2. Testing capability – laboratory capacity is likely to remain under COVID-19 pressure for the foreseeable future, meaning alternative solutions must be found to increase testing for BBVs and STIs, including more coordinated or national solutions.

3. Maintaining and supporting non-specialist capacity. A large proportion of clinical service provision, and SHBBV prevention and health improvement activity is provided through general practice, Health and Social Care Partnerships, the education sector and third sector agencies, all of which rely on specialist services for education, training and governance support. This support has been particularly affected by the pandemic and will require focussed and sustained efforts to rebuild capacity in the face of competing pressures – while also continuing to raise awareness that referral pathways are open for use again with the wider health system.

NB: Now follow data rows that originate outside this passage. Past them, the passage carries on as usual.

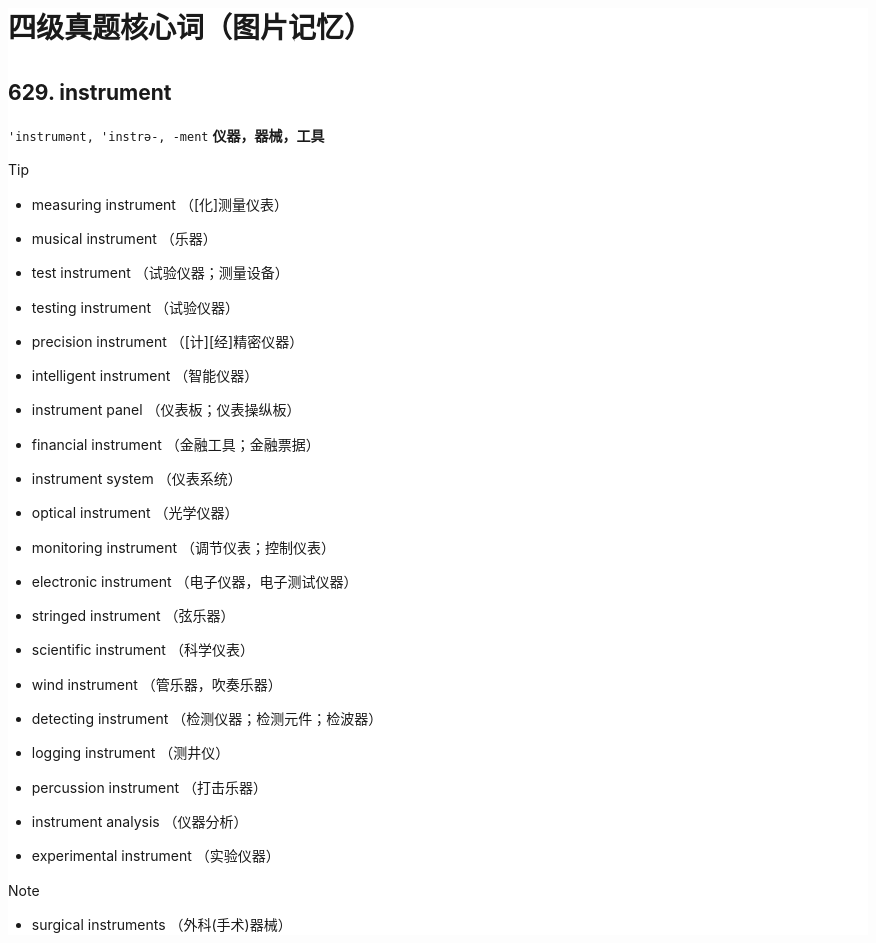 # 四级真题核心词（图片记忆）

## 629. instrument

`'instrumənt, 'instrə-, -ment`  **仪器，器械，工具**

> [!TIP]
>
> - measuring instrument （[化]测量仪表）
>
> - musical instrument （乐器）
>
> - test instrument （试验仪器；测量设备）
>
> - testing instrument （试验仪器）
>
> - precision instrument （[计][经]精密仪器）
>
> - intelligent instrument （智能仪器）
>
> - instrument panel （仪表板；仪表操纵板）
>
> - financial instrument （金融工具；金融票据）
>
> - instrument system （仪表系统）
>
> - optical instrument （光学仪器）
>
> - monitoring instrument （调节仪表；控制仪表）
>
> - electronic instrument （电子仪器，电子测试仪器）
>
> - stringed instrument （弦乐器）
>
> - scientific instrument （科学仪表）
>
> - wind instrument （管乐器，吹奏乐器）
>
> - detecting instrument （检测仪器；检测元件；检波器）
>
> - logging instrument （测井仪）
>
> - percussion instrument （打击乐器）
>
> - instrument analysis （仪器分析）
>
> - experimental instrument （实验仪器）
>

> [!NOTE]
>
> - surgical instruments （外科(手术)器械）
>
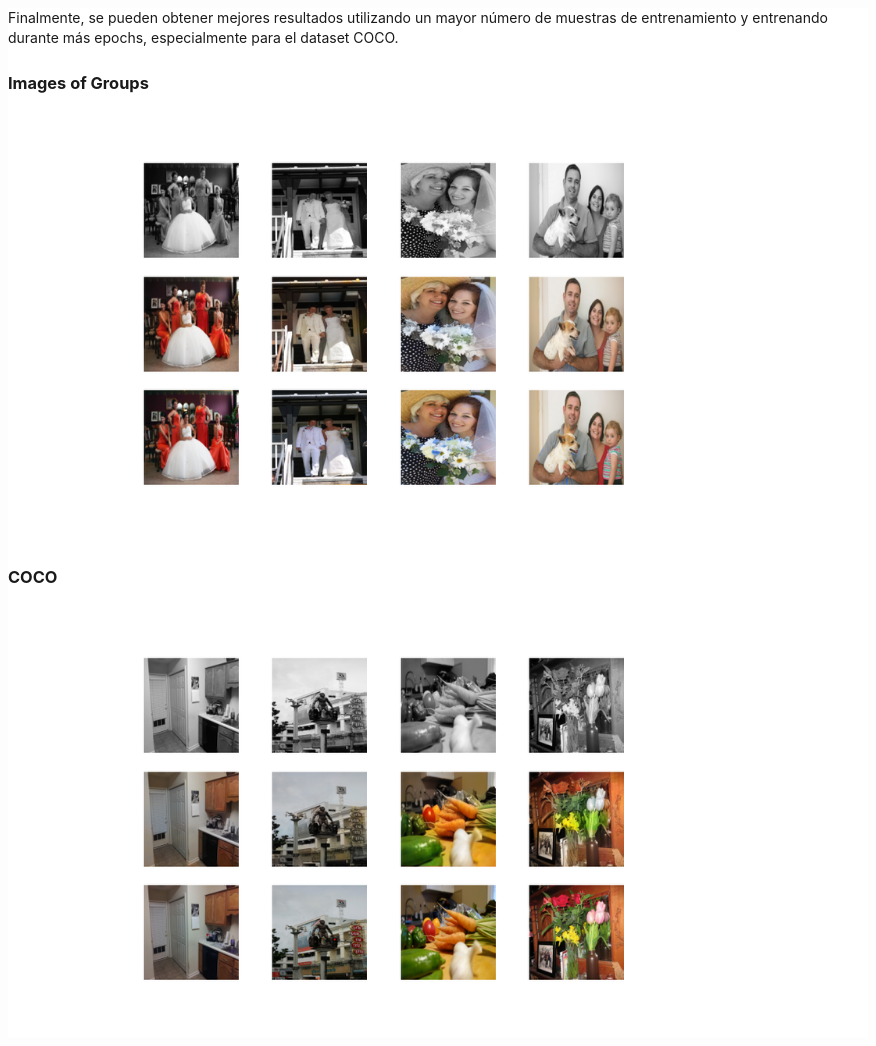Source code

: Finalmente, se pueden obtener mejores resultados utilizando un mayor número de muestras de entrenamiento y entrenando durante más epochs, especialmente para el dataset COCO.

### Images of Groups

<p align="center">
<img src="images/groups_val.png" width="800" />
</p>

### COCO

<p align="center">
<img src="images/coco_val.png" width="800" />
</p>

4. A robust understanding must be developed of the short, medium and long term impacts of both the SHBBV service reductions and changes of the last year, and the impacts of COVID-19 and the associated social isolation, physical distancing, financial hardship, relationship and mental health impacts, loss of education and associated potential changes in people's sexual and emotional health and wellbeing.